The provisions of the York Antwerp Rules 2016 apply to general average claims.
iii Freight complaints
See section IV.ii for a general overview. It is possible to incorporate the terms of the charter party into other agreements, provided that the parties to the agreement have had an opportunity to know the terms of the charter party. If these conditions are widely available to the general public, as with standardized charter party forms, the standard will be somewhat lower, especially if the parties have commercial experience. In these conditions, it is suggested that the parties can be considered as having incorporated an arbitration clause. The applicability of a forfeiture clause probably depends on the facts. If the parties to the bill issued are experienced business parties, there is a good chance that the clause will be respected.
iv Limitation of liability
Under the Navigation Act, two limitations of liability are possible. First, Swiss federal law limits the liability of shipowners, as well as that of the shipper and the carrier, by applying Articles 1 to 13 of the 1976 Convention on the Limitation of Liability for Maritime Claims (LLMC 1976 Convention). Accordingly, liability may be limited for two types of claims: for loss of life or personal injury and for property claims. Limits under the LLMC Convention are based on the tonnage of the vessel.

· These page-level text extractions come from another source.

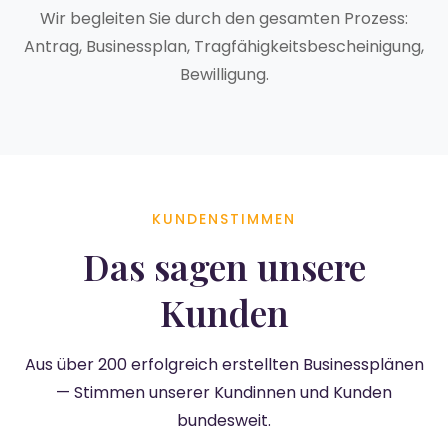
Wir begleiten Sie durch den gesamten Prozess:
Antrag, Businessplan, Tragfähigkeitsbescheinigung,
Bewilligung.
KUNDENSTIMMEN
Das sagen unsere
Kunden
Aus über 200 erfolgreich erstellten Businessplänen
— Stimmen unserer Kundinnen und Kunden
bundesweit.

The second area of liability covered by the Navigation Act concerns “oil loss or damage”. This is governed, as stipulated in Article 49, by the 1969 International Convention on Civil Liability for Oil Pollution Damage, replaced by the 1992 Protocol (the CLC Convention).
In the case of the limitation of liability under both the 1976 LLMC Convention and the CLC Convention, the fault of the shipowner, operator, charterer or carrier which justifies the exclusion of the limitation of liability must be proved by the party claiming the existence of the fault.
In case of limitation of liability for loss, partial damage or complete destruction of the goods, the liability is limited to the full value of the lost or damaged goods. River operators (most often in the case of barges on the Rhine) can limit their liability in accordance with the Strasbourg Convention of 1988 on the Limitation of Liability in Inland Navigation, which is incorporated into Swiss federal law. The only caveat is that, in the case of push boats rigidly connected to barges pushed in convoy, the liability will be calculated “according to the engine power of the push boat and the carrying capacity of the pushed barges”.